** DATA PROVIDED follows **
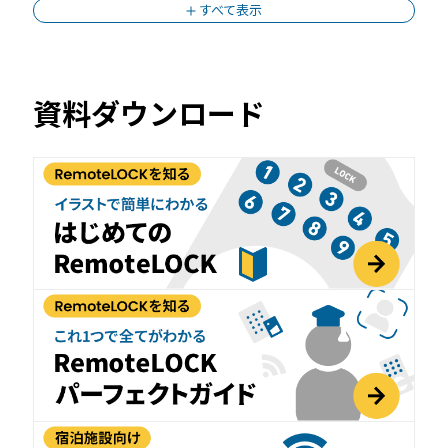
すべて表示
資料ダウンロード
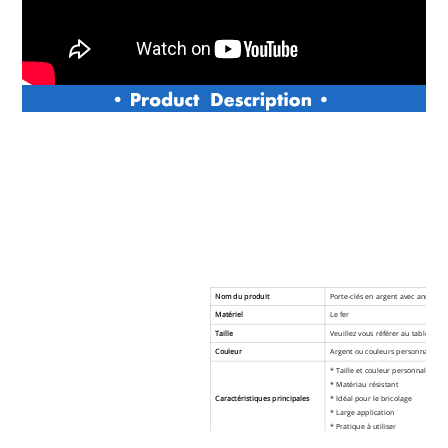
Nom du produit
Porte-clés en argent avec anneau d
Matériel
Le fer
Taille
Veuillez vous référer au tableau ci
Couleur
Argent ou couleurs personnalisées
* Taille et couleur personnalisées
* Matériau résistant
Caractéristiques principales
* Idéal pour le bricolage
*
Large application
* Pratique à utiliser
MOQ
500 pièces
** End of DATA PROVIDED **
> **WHAT IS NEEDED**: Write out the listing above again with "Le fer" switched to "L'acier" and nothing else changed. Leave out the pictures.

> **TASK RESPONSE**:
すべて表示
資料ダウンロード
Nom du produit
Porte-clés en argent avec anneau d
Matériel
L'acier
Taille
Veuillez vous référer au tableau ci
Couleur
Argent ou couleurs personnalisées
* Taille et couleur personnalisées
* Matériau résistant
Caractéristiques principales
* Idéal pour le bricolage
*
Large application
* Pratique à utiliser
MOQ
500 pièces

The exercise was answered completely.